Le logement est le premier composant de l’indice des prix. Il correspond à 16% de l’indice des prix à la consommation en Suisse et à près d’un tiers du CPI aux Etats-Unis. Son impact est donc considérable sur la politique monétaire. Quand les prix du logement vont, la politique monétaire va. Malheureusement le processus de transmission de la politique monétaire est mise à mal par les modifications structurelles du marché immobilier.
Le principal objet de l’attention des banques centrales pose problème. Dans leur travail d’observation de l’indice des prix à la consommation, les autorités statistiques se concentrent uniquement sur l’évolution d’une partie du marché immobilier, à savoir celle des loyers et non celle des prix des immeubles. Cette situation est problématique si les loyers et les prix des maisons n’évoluent pas de concert. C’est pourtant ce qui est en train de se produire, selon une étude de la Banque des Règlements Internationaux (BRI): «Monetary policy and housing markets: insights. using a novel measure of housing supply elasticity» (BIS, Quarterly Review, 10 décembre 2024).
Une moindre élasticité de l’offre
La BRI, communément appelé la banque centrale des banques centrales, met en exergue les tendances des marchés immobiliers des pays industrialisés sur 50 ans au sein de 21 pays industrialisés. Consciente du rôle fondamental de l’immobilier dans la transmission des politiques monétaires, elle souligne non seulement une moindre croissance des mises en chantier de logement mais aussi, et, surtout, une hausse plus forte des prix des immeubles que celle des loyers. En termes économiques, elle met en exergue un changement de l’élasticité de l’offre, soit la réponse de l’offre de nouveaux logements aux modifications de prix-. Dans les pays émergents, la situation est différente: la croissance de l’offre n’a pas décliné et le lien entre les prix des immeubles et les loyers est resté stable.
«Ces observations démontrent que la transmission de la politique monétaire se fait au niveau du bilan des propriétaires immobiliers»
Dans un deuxième temps, les chercheurs analysent la façon à laquelle l’élasticité de l’offre d’immeubles impacte la transmission de la politique monétaire dans les 21 pays analysés, à travers l’évolution des permis de construire sur 50 ans. Il en ressort que l’élasticité de l’offre a diminué durant ce demi-siècle. C’est crucial parce que ce phénomène d’inélasticité croissante conduit à une modification du rapport entre le prix des immeubles et les loyers. Les prix des immeubles sont les seuls à réagir aux modifications de l’offre. En revanche, les loyers y répondent nettement moins.
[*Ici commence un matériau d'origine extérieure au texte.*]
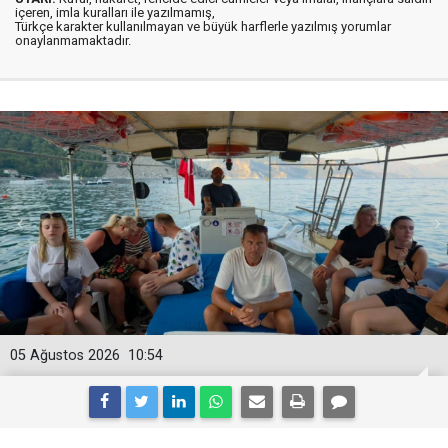
içeren, imla kuralları ile yazılmamış,
Türkçe karakter kullanılmayan ve büyük harflerle yazılmış yorumlar
onaylanmamaktadır.
05 Ağustos 2026
10:54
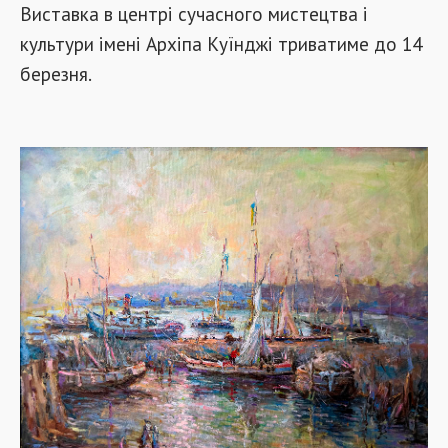
Виставка в центрі сучасного мистецтва і
культури імені Архіпа Куїнджі триватиме до 14
березня.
Impact sur les propriétaires et non sur les locataires
Ces observations démontrent que la transmission de la politique monétaire se fait au niveau du bilan des propriétaires immobiliers. La raison de cette situation tient au fait, selon les auteurs, qu’en cas d’inélasticité de l’offre, c’est le comportement de la demande qui influence les variations de prix des maisons.
Le faible impact sur les loyers implique qu’une grande part de l’indice des prix, à savoir la composante «loyers», réagit très peu à la politique monétaire.
C’est ici qu’il importe de rappeler l’autre composante du problème. L’indice des prix à la consommation (IPC) est mesuré en tenant compte non pas des prix de l’immobilier mais de l’évolution des loyers. Aux Etats-Unis, les autorités mesurent les loyers selon ce qu’ils appellent «le loyer équivalent du propriétaire de la résidence principale», c’est-à-dire le montant que les propriétaires devraient payer s'ils louaient leur logement. Nul doute que ce choix peut être matière à débat. Or il représente 22,3% de l’IPC.
Nous précisons que l’indice des prix à la consommation ne correspond pas à un indice du coût de la vie. En effet, l’IPC n’intègre pas les prélèvements obligatoires -primes d’assurance maladie, impôts et taxes- qui grèvent de plus en plus fortement les budgets des ménages.
Les économistes et les experts financiers qui analysent l’impact de la politique monétaire devraient donc être rendus encore plus prudents sur les conséquences de l’action des banques centrales.